# Pigeon Petting



## nbdyuknow (Apr 10, 2007)

Hi, 

The wonderful photos of Flower getting some lovin' inspired me to try and capture some of the (overly) spoiled Sophie. She LOVES her petting, scratching and fussing time. In fact, if I don't pay what she considers appropriate attention to her little head, she will let me know. She starts off by cooing, which turns rapidly to irritated cooing, which then turns to her head-butting my hand as though I were too dense to understand what she is trying to communicate. If that fails, she will hop up onto my shoulder and grab ahold of my ear lobe and not let go until my eyes are streaming. I apologize for the quality of the photos, it's difficult to focus and shoot with one hand while the other is petting the pigeon sitting on your chest.


----------



## Hillybean (Oct 30, 2005)

Sophie, 
is very a beautiful pigeon. She also looks very happy sitting on your sholder .

Very Cute!
Hilly


----------



## Skyeking (Jan 17, 2003)

What a cutie. Petting your hen may lead to her laying eggs, if she is bonded to you. Some hens will...some won't...just a warning.


----------



## Maggie-NC (Jun 22, 2005)

Well, you have to know by now that I am one of Sophie's biggest fans so I don't mind a bit whether the pictures are blurry or not - she is still gorgeous. You can tell she is very content to be loved by you.


----------



## flitsnowzoom (Mar 20, 2007)

I'm a Sophie fan too so anytime you want to post pictures, I'll look!  She's a beauty and the two of you look quite happy.


----------



## Boni Birds (Mar 19, 2007)

*Great Pic*

Thank you for the awesome picture of you too! She is beautiful! So big!! I guess those bites would surely hurt! It is nice to see another pigeon person's photo also


----------



## mr squeaks (Apr 14, 2005)

Can't help adding my 2 cents...

Are you bonded or what?!!! GREAT PICS!!

I would say that Sophie certainly has YOUR number! Then, on the other hand, I know you don't mind a bit!! A match made in heaven!!

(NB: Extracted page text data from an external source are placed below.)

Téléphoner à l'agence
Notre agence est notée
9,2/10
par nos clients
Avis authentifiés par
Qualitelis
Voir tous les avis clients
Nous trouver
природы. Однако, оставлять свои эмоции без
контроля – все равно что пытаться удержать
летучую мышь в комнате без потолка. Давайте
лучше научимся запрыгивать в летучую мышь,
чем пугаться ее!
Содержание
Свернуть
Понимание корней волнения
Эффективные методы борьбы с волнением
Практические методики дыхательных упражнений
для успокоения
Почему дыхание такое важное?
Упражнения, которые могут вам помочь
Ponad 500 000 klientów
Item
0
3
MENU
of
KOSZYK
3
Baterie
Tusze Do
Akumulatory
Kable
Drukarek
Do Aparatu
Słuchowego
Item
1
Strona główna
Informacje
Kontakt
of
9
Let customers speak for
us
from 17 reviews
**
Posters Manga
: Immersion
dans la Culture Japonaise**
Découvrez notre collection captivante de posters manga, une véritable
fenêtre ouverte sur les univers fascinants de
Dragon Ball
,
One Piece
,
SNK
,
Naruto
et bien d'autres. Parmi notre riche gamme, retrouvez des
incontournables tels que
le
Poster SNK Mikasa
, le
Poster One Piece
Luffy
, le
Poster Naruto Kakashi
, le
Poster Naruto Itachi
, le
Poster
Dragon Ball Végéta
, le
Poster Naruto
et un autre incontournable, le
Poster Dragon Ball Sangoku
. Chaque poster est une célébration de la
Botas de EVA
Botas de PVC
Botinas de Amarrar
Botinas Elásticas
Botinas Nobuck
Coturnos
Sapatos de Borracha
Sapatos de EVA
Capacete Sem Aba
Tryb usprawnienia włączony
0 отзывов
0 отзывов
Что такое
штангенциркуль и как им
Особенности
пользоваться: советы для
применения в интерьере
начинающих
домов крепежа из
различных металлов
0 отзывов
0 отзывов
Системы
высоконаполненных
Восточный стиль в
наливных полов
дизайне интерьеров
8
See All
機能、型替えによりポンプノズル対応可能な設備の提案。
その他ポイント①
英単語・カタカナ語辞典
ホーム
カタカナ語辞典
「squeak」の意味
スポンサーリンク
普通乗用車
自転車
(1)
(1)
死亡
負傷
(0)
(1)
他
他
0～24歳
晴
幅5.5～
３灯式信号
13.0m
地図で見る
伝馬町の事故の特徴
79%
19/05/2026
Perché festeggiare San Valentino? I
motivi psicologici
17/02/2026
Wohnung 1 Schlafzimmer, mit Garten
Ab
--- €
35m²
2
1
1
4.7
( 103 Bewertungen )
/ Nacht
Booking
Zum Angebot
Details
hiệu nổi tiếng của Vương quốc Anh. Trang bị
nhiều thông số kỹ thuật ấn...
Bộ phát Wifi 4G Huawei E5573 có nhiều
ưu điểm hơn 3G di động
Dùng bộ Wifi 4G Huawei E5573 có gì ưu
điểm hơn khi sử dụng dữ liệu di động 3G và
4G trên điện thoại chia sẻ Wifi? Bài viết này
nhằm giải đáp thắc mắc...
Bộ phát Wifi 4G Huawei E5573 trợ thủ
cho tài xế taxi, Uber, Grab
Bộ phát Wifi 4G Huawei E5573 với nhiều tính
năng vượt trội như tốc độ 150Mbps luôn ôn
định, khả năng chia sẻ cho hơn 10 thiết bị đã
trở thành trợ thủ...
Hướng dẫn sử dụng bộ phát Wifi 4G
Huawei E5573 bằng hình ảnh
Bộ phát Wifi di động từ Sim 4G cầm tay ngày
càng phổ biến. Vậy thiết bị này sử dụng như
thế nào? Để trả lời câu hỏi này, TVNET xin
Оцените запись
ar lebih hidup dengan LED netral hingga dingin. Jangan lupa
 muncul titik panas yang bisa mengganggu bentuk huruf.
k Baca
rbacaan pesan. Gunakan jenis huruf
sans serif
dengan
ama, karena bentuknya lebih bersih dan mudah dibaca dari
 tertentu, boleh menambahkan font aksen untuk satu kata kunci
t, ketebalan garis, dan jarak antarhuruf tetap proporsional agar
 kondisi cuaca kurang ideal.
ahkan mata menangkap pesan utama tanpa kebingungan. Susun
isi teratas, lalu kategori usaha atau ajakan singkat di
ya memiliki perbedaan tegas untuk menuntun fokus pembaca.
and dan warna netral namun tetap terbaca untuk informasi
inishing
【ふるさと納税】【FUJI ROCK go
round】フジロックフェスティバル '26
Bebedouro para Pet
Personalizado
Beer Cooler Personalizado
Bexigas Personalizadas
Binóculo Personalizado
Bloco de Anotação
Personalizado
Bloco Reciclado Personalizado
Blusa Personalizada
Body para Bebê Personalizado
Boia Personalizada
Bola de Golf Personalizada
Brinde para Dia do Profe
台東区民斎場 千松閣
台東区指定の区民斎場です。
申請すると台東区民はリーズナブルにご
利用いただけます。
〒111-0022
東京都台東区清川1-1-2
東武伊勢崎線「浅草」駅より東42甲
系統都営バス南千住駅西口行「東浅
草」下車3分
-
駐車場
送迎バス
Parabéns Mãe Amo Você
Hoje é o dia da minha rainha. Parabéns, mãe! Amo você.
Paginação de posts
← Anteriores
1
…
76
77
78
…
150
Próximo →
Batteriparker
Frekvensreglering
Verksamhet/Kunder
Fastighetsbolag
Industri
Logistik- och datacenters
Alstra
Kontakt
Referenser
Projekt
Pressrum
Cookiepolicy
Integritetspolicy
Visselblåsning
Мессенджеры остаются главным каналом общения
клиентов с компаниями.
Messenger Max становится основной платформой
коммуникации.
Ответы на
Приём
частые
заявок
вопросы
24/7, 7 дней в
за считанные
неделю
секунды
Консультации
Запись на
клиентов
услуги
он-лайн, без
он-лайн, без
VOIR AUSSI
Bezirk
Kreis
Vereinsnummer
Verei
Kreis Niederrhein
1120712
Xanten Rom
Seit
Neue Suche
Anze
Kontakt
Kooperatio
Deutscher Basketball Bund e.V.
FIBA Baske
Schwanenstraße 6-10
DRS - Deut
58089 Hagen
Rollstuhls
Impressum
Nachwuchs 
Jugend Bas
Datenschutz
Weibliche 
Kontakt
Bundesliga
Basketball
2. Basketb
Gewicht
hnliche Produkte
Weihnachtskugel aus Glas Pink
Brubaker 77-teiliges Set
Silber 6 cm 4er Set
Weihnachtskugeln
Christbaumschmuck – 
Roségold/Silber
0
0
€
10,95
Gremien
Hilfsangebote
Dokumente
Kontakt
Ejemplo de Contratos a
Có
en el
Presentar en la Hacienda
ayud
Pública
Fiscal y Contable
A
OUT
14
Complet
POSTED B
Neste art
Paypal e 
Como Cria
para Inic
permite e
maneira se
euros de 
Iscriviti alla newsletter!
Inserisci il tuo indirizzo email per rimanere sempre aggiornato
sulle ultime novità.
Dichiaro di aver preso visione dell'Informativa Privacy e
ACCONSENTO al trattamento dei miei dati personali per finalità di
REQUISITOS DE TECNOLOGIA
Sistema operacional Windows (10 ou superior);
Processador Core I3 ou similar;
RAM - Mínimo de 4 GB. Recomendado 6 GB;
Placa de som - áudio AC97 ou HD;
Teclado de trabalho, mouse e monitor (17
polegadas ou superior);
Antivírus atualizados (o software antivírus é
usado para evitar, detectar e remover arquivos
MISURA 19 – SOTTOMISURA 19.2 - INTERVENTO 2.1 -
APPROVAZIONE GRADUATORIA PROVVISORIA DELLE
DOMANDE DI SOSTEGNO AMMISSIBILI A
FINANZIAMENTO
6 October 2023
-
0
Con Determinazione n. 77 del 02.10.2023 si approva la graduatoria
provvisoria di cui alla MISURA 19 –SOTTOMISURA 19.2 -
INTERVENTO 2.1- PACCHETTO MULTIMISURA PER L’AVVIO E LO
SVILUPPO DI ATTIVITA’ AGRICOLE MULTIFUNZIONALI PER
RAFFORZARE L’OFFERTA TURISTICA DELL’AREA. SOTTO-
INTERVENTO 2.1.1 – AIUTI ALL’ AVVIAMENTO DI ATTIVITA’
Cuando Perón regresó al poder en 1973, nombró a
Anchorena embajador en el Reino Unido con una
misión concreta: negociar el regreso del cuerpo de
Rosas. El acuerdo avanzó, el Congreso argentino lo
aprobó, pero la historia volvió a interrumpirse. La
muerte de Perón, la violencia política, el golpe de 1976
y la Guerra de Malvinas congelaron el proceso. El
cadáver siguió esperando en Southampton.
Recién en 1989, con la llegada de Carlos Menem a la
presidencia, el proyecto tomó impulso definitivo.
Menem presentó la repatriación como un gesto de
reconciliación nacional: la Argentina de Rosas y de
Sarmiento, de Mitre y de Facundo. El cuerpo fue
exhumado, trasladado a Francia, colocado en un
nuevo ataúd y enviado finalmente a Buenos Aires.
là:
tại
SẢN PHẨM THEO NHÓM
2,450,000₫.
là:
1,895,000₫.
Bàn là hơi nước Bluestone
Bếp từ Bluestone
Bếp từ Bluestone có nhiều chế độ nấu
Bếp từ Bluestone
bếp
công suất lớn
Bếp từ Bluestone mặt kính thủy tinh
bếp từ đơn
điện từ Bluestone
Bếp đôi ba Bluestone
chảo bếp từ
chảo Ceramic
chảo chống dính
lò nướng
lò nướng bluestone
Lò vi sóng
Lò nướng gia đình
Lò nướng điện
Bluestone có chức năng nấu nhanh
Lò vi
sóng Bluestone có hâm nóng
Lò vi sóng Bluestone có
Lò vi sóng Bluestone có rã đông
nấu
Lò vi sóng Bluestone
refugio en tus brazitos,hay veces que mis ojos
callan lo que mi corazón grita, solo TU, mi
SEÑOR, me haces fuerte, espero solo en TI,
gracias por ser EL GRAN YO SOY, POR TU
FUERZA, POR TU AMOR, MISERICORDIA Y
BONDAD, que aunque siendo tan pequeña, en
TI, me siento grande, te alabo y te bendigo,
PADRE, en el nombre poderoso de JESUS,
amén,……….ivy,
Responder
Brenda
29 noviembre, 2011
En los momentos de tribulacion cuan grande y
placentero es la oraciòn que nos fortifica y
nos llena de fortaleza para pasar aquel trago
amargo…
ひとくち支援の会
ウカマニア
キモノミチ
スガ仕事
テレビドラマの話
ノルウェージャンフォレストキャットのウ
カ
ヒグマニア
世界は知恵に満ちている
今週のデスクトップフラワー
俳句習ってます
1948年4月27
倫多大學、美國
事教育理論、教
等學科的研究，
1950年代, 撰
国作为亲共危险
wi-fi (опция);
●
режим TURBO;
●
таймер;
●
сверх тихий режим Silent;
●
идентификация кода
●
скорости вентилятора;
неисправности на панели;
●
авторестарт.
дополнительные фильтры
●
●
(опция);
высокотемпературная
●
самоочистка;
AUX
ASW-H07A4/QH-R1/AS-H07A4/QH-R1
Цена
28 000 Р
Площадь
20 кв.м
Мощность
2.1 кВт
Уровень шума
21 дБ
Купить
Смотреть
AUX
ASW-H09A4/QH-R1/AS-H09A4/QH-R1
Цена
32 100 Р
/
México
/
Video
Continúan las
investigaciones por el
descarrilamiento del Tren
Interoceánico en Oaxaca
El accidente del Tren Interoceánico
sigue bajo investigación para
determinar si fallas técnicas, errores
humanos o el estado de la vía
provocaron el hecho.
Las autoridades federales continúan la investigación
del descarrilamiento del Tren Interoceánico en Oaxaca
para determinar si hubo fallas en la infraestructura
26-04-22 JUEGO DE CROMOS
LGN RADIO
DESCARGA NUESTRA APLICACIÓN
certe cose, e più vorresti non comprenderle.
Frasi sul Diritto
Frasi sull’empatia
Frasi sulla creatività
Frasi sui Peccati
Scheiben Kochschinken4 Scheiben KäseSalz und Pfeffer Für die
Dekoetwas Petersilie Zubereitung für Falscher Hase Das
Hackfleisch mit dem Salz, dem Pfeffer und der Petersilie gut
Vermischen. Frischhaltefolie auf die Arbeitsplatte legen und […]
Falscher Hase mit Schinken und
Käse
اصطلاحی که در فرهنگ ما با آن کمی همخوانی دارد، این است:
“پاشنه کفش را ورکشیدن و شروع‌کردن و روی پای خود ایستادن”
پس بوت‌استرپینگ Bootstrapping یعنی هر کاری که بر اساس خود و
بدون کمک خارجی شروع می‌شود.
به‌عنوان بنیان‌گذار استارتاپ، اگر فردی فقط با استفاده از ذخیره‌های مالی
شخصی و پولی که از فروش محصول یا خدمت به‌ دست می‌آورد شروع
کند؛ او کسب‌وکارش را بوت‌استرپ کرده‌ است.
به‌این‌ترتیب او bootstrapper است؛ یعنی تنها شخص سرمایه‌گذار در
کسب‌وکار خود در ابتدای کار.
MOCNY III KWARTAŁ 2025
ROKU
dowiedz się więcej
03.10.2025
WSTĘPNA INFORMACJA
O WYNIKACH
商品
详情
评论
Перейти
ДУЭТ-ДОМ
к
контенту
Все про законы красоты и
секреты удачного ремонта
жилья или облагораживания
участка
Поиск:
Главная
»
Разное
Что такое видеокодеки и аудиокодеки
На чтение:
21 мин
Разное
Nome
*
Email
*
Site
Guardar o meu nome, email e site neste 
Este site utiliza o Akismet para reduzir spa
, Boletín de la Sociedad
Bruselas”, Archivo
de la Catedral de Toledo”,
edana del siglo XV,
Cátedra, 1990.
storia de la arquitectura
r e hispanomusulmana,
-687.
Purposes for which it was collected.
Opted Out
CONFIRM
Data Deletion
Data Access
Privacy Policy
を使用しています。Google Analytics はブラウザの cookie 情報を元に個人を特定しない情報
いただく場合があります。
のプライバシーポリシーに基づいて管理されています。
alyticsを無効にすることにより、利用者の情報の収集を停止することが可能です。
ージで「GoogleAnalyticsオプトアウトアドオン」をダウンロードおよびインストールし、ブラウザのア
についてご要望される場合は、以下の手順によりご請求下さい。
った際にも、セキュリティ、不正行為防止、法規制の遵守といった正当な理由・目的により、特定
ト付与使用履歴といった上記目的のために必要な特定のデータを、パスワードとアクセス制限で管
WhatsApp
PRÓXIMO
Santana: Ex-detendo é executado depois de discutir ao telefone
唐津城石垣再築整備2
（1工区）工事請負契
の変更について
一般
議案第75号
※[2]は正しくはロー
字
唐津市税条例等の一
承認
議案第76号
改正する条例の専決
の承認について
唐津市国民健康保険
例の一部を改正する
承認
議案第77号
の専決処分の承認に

Wishing the TWO of you love, hugs and scrtiches!!

Shi


----------



## nbdyuknow (Apr 10, 2007)

Thanks everyone for all the nice comments. I just want to mention--again--what a HUGE difference Boni's PGWear has made here. Being able to spend much more "quality time" with Sophie and not having to worry about you-know-what really makes things so much better. And, best of all, Sophie really seems to love wearing it!


----------